The Threaded Streams Fiber Arts Trail, now in its second year, will open Thursday with 30 events across four cities.

Over three days, local creative types will tour and introduce themselves in Portage, Baraboo, Lodi and Prairie du Sac, and in some cases take the first steps to being professional artists.

“We call it a creativity weekend because our audience of enthusiasts who like to do road trips like this, they are lifelong learners,” said event organizer Jennifer Wilder, founder of the Wayzata, Minnesota-based Wildwood Press.

The project began with Wilder taking cross-country tours with her sister and sister-in-law in 2009. Wilder was a professional recruiter at a time when no companies were recruiting. In New Mexico, Wilder found a pamphlet at a yarn shop for the New Mexico Fiber Arts Trails.

“I was just like: ‘Wow, we have to do that in Minnesota,’” Wilder said.

In the meantime, she put together and published an art calendar book featuring 125 Midwest fiber artists, giving her a much better idea of the scope of that medium.

“I needed to learn about what people were doing and what they were making, and publishing those books was really instrumental, but now it is really about community building,” said Wilder.

Wilder took the idea of a Midwest fiber arts trail to the Wisconsin Museum of Quilt and Fiber Arts, and the first of the trails was organized in Cedarburg.
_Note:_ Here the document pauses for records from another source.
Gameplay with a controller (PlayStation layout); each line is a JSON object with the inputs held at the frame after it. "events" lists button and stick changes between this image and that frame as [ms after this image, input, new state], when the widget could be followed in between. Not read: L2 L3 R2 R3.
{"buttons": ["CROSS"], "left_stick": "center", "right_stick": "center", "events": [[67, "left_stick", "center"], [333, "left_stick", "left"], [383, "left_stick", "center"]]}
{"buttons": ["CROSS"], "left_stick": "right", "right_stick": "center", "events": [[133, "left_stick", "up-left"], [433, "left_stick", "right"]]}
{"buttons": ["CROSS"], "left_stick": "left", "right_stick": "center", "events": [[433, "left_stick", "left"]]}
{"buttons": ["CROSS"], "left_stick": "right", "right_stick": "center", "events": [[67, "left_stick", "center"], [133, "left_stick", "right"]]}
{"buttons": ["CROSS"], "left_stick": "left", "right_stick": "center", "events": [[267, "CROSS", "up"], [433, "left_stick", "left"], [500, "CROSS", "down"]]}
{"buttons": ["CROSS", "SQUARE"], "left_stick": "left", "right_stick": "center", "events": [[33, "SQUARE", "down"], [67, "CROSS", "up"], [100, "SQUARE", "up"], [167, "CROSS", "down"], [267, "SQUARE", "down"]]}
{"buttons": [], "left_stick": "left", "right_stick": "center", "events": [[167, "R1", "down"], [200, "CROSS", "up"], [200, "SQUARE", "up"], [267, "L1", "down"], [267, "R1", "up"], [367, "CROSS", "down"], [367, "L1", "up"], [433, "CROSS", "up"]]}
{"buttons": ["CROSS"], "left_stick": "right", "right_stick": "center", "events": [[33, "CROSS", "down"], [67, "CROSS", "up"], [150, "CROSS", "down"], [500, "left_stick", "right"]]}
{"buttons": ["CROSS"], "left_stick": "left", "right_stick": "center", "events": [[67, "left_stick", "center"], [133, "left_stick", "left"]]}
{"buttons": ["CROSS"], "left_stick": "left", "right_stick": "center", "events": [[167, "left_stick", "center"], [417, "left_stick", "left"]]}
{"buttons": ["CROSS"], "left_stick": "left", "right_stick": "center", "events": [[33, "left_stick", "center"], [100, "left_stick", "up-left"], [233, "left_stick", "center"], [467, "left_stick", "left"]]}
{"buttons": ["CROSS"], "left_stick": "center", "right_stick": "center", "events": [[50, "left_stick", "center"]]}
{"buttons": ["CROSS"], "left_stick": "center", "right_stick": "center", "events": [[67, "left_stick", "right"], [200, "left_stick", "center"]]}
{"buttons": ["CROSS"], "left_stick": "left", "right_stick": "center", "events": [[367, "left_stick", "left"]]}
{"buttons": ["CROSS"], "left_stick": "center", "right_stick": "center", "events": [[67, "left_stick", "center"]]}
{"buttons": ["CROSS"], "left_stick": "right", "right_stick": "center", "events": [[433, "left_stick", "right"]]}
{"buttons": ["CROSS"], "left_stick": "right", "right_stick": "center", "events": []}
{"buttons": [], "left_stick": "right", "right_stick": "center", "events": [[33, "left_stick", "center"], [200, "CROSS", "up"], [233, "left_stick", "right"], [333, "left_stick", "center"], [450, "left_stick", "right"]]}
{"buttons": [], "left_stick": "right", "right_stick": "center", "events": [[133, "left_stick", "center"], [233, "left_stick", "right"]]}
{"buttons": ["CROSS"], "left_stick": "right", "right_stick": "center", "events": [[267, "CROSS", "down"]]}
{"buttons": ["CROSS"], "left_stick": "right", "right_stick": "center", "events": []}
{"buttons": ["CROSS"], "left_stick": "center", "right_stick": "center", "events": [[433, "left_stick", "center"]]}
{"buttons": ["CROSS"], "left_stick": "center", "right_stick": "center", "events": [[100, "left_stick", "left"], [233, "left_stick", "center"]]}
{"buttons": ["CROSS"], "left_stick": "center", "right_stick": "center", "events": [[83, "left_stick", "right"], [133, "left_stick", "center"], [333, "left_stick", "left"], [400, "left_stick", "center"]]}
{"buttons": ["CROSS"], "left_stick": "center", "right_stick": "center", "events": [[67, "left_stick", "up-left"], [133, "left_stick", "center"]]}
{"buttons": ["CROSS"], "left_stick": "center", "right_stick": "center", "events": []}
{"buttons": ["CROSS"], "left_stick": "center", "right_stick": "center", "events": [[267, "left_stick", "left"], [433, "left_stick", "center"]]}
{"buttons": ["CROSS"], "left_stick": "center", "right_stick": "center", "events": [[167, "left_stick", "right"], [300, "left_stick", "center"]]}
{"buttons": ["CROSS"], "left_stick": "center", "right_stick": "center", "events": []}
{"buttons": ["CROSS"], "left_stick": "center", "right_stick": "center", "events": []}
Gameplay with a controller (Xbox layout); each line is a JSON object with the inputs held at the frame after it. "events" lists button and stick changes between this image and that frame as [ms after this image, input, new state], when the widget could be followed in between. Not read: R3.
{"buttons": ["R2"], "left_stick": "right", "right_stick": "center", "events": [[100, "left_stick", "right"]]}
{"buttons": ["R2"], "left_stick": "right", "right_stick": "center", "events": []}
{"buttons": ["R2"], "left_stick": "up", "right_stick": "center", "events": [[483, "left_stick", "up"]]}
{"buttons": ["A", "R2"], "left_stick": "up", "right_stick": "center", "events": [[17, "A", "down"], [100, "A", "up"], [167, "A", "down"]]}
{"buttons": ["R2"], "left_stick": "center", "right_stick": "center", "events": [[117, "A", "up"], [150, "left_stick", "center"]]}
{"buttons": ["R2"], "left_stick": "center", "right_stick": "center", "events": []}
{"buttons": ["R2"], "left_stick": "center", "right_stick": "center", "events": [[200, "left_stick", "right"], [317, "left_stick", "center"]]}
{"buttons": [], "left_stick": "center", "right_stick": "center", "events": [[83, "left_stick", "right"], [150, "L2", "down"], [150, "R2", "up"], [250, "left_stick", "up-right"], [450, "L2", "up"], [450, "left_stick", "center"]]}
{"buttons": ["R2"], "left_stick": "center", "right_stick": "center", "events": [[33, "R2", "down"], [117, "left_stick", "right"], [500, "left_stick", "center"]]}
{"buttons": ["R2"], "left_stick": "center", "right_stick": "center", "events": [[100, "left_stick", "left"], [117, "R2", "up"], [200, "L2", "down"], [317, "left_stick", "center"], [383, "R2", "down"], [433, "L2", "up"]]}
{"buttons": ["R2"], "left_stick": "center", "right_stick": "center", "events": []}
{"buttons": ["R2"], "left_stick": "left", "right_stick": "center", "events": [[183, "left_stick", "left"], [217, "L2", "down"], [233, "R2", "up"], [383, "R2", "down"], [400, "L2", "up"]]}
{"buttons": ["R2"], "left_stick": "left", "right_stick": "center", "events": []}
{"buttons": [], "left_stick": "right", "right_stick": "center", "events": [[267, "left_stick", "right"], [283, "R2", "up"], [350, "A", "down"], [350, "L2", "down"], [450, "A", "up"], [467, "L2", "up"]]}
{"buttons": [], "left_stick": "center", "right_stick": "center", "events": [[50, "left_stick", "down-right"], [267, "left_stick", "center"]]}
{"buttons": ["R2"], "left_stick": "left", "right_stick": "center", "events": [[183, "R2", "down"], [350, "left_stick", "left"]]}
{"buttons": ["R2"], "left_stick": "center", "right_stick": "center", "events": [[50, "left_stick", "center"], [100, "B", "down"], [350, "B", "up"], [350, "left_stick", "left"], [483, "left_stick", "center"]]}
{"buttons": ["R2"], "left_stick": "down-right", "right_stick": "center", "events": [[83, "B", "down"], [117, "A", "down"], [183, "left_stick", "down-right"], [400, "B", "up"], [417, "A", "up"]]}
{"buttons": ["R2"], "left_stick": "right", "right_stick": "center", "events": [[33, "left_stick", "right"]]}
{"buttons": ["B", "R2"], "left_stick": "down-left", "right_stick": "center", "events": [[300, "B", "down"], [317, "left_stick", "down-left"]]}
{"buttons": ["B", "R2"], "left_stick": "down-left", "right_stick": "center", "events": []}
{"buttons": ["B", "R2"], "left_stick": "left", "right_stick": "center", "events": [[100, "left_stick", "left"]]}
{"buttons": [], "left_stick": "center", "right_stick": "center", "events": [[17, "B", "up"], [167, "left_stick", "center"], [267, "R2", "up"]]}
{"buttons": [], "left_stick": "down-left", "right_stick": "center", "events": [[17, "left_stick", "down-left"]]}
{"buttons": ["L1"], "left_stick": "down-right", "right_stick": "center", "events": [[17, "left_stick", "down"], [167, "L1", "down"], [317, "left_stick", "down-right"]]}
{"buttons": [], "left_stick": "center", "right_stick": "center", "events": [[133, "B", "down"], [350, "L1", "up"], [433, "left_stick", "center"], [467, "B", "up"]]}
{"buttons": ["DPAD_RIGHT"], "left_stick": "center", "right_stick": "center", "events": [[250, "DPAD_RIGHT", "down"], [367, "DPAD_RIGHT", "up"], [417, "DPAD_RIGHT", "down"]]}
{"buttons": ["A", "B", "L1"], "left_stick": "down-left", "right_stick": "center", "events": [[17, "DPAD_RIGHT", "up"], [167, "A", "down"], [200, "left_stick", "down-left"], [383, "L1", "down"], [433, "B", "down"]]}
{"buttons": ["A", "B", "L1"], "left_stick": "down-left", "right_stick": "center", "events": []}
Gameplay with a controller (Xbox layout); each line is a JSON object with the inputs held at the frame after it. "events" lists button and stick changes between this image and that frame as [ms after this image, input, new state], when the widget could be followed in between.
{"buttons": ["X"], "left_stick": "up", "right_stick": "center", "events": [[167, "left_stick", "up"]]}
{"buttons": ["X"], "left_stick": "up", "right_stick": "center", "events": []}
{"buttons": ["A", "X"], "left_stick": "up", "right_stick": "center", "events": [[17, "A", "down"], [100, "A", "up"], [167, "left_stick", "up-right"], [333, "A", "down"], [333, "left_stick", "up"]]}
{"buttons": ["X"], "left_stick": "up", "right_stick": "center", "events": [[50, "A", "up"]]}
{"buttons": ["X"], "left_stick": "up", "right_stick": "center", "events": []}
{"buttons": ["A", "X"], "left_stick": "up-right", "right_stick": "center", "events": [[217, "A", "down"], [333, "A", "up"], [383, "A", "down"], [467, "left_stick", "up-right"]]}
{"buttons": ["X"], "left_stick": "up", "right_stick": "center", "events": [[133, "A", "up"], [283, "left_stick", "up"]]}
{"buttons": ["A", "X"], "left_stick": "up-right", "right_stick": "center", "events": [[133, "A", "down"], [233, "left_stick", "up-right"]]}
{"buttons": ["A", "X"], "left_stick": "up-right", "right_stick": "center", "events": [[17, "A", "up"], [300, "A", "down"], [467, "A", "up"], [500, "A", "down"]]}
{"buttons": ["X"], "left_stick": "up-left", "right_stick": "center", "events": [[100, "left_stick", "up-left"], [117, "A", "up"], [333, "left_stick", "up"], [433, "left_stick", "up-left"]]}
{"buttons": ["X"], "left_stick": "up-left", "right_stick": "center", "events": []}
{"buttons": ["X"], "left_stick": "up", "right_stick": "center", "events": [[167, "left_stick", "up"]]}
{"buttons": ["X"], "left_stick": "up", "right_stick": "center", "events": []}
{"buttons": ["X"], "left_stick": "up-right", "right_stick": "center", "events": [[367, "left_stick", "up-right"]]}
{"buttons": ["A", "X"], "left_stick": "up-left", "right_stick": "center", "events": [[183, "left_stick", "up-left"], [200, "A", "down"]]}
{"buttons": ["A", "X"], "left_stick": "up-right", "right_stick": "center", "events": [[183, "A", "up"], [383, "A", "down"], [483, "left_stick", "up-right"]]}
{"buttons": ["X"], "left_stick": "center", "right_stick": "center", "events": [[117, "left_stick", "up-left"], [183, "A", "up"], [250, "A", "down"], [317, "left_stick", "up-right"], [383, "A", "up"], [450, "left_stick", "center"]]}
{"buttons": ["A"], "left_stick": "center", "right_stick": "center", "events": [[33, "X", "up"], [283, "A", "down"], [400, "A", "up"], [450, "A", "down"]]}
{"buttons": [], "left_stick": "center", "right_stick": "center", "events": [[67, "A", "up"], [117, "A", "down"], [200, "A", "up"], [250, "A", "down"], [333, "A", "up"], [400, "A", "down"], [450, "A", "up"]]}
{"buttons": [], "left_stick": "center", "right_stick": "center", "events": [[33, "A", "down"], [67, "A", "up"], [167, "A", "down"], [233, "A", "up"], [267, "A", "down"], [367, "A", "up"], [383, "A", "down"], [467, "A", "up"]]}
About four years later, there are five trails, with two in Minnesota and three in Wisconsin, the most recent being added in Madison.

“It’s kind of like the fall art tour because it has Baraboo, Lodi, Prarie du Sac, and Portage,” said Rita Briant, owner of Prairie Flower Beads, who is hosting three workshops on necklace and bracelet making. “And we have some of the guest speakers in Portage this year.”

In its second year, new Portage businesses have joined in the project, which will also includes workshops at the Historic Indian Agency House.

Anne Katz, of Arts Wisconsin, will be the keynote speaker Friday night at the Portage Center for the Arts.

“I don’t live in that world, although I love all the things that people make,” said Katz, who lobbies and advises on the subjects of legislation, entrepreneurship, quality of life, civic impact of art and arts education. “What we try to do is bring everyone together to know how much the arts add to the education, economy and quality of life, and push that message that the arts are for everyone and that everyone is creative, and the arts are important to Wisconsin’s future.”

Part of the experience shared through the project is sharing heritage of 19th and early 20th century textile work and much older traditions from local native arts.

“The heritage that is expressed through the native arts and crafts is something we are trying to promote and speak up for,” said Katz. “We have wonderful artists all over in the state and the native artists that are working in fiber arts and it’s important to express creativity and it’s important to carry on the traditions of a people and it is important to Wisconsin’s life whether you are native or not.”

Events begin Thursday morning and conclude Saturday evening.

“One of the best parts are the relationships that are made between the trail members,” said Wilder. “Maybe they didn’t know people in Baraboo, but they do now and they work on projects.”